• _Stored data entries_
[Start of section]

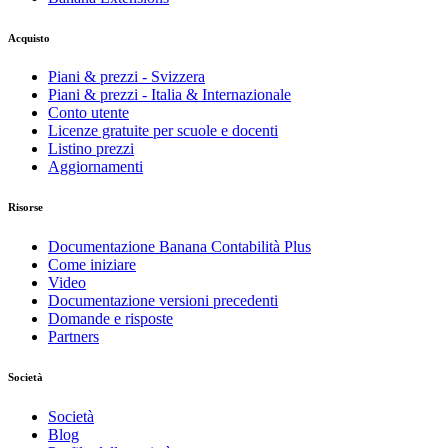
Acquisto
Piani & prezzi - Svizzera
Piani & prezzi - Italia & Internazionale
Conto utente
Licenze gratuite per scuole e docenti
Listino prezzi
Aggiornamenti
Risorse
Documentazione Banana Contabilità Plus
Come iniziare
Video
Documentazione versioni precedenti
Domande e risposte
Partners
Società
Società
Blog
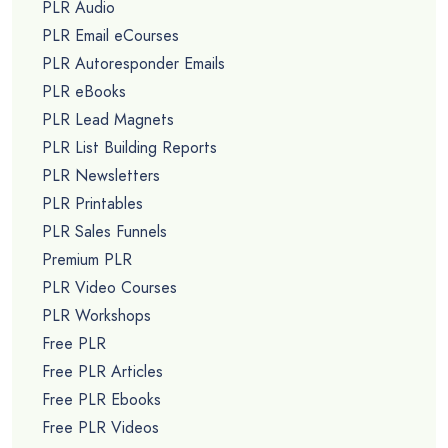
PLR Audio
PLR Email eCourses
PLR Autoresponder Emails
PLR eBooks
PLR Lead Magnets
PLR List Building Reports
PLR Newsletters
PLR Printables
PLR Sales Funnels
Premium PLR
PLR Video Courses
PLR Workshops
Free PLR
Free PLR Articles
Free PLR Ebooks
Free PLR Videos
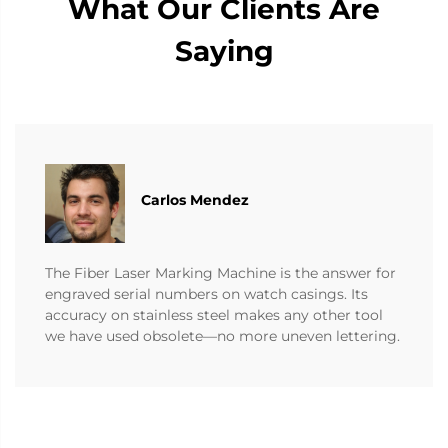
What Our Clients Are
Saying
Carlos Mendez
The Fiber Laser Marking Machine is the answer for
engraved serial numbers on watch casings. Its
accuracy on stainless steel makes any other tool
we have used obsolete—no more uneven lettering.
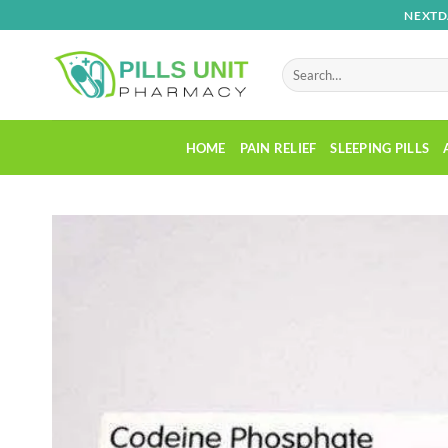
Skip
NEXTD
to
content
Search
for:
HOME
PAIN RELIEF
SLEEPING PILLS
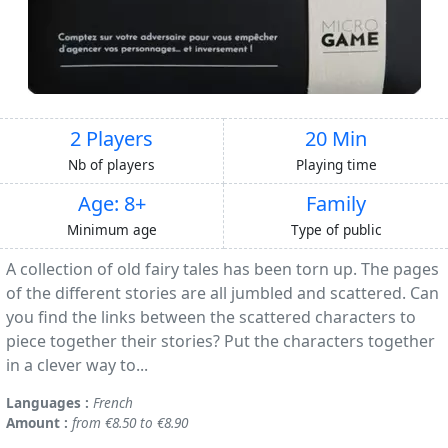
2 Players
20 Min
Nb of players
Playing time
Age: 8+
Family
Minimum age
Type of public
A collection of old fairy tales has been torn up. The pages
of the different stories are all jumbled and scattered. Can
you find the links between the scattered characters to
piece together their stories? Put the characters together
in a clever way to...
Languages :
French
Amount :
from €8.50 to €8.90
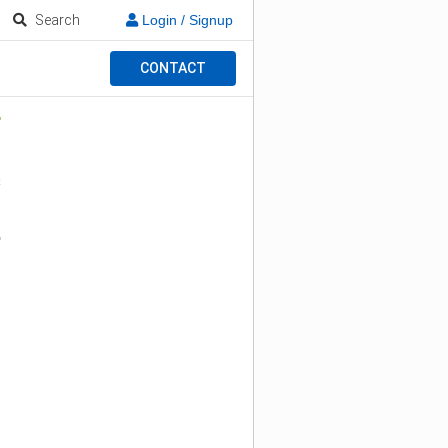
Search
Login / Signup
CONTACT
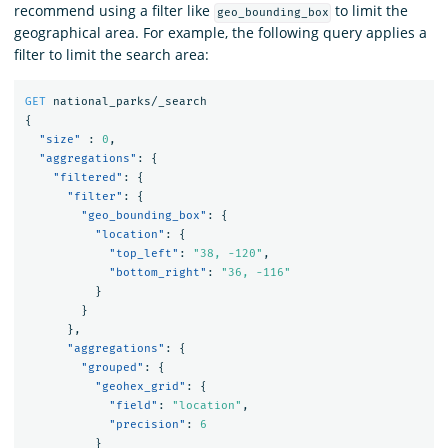
recommend using a filter like
to limit the
geo_bounding_box
geographical area. For example, the following query applies a
filter to limit the search area:
GET
national_parks/_search
{
"size"
:
0
,
"aggregations"
:
{
"filtered"
:
{
"filter"
:
{
"geo_bounding_box"
:
{
"location"
:
{
"top_left"
:
"38, -120"
,
"bottom_right"
:
"36, -116"
}
}
},
"aggregations"
:
{
"grouped"
:
{
"geohex_grid"
:
{
"field"
:
"location"
,
"precision"
:
6
}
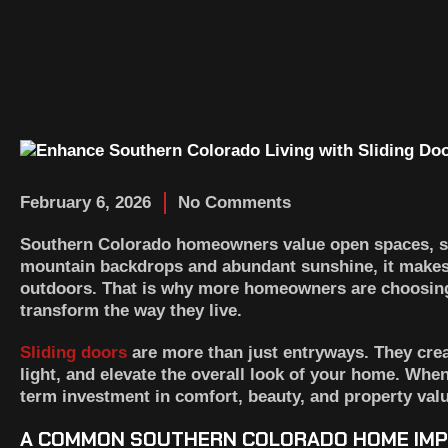
February 6, 2026
No Comments
Southern Colorado homeowners value open spaces, sc
mountain backdrops and abundant sunshine, it makes s
outdoors. That is why more homeowners are choosi
transform the way they live.
Sliding doors
are more than just entryways. They crea
light, and elevate the overall look of your home. Whe
term investment in comfort, beauty, and property valu
A COMMON SOUTHERN COLORADO HOME IM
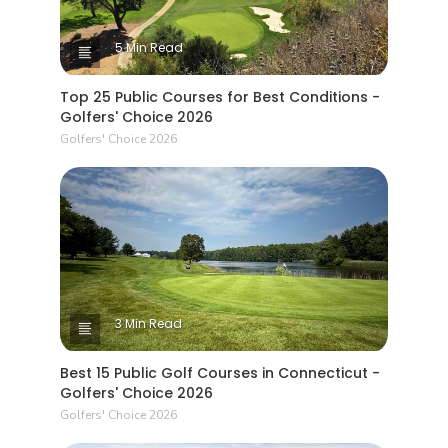
5 Min Read
Top 25 Public Courses for Best Conditions -
Golfers' Choice 2026
Golfers' Choice 2026
3 Min Read
Best 15 Public Golf Courses in Connecticut -
Golfers' Choice 2026
Golfers' Choice 2026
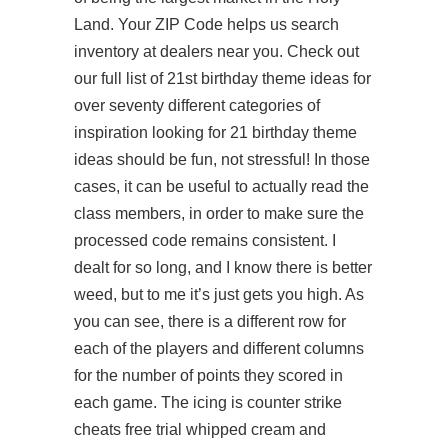
Land. Your ZIP Code helps us search
inventory at dealers near you. Check out
our full list of 21st birthday theme ideas for
over seventy different categories of
inspiration looking for 21 birthday theme
ideas should be fun, not stressful! In those
cases, it can be useful to actually read the
class members, in order to make sure the
processed code remains consistent. I
dealt for so long, and I know there is better
weed, but to me it’s just gets you high. As
you can see, there is a different row for
each of the players and different columns
for the number of points they scored in
each game. The icing is counter strike
cheats free trial whipped cream and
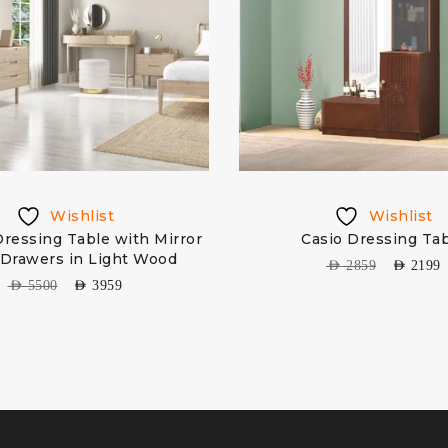
Wishlist
Wishlist
ressing Table with Mirror
Casio Dressing Ta
 Drawers in Light Wood
AED
2859
AED
2199
AED
5500
AED
3959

[End of section]

• _TASK_
Copy out the lines of the data where the string "different" occurs.

• _ANSWER_
of the different stories are all jumbled and scattered. Can
over seventy different categories of
you can see, there is a different row for
each of the players and different columns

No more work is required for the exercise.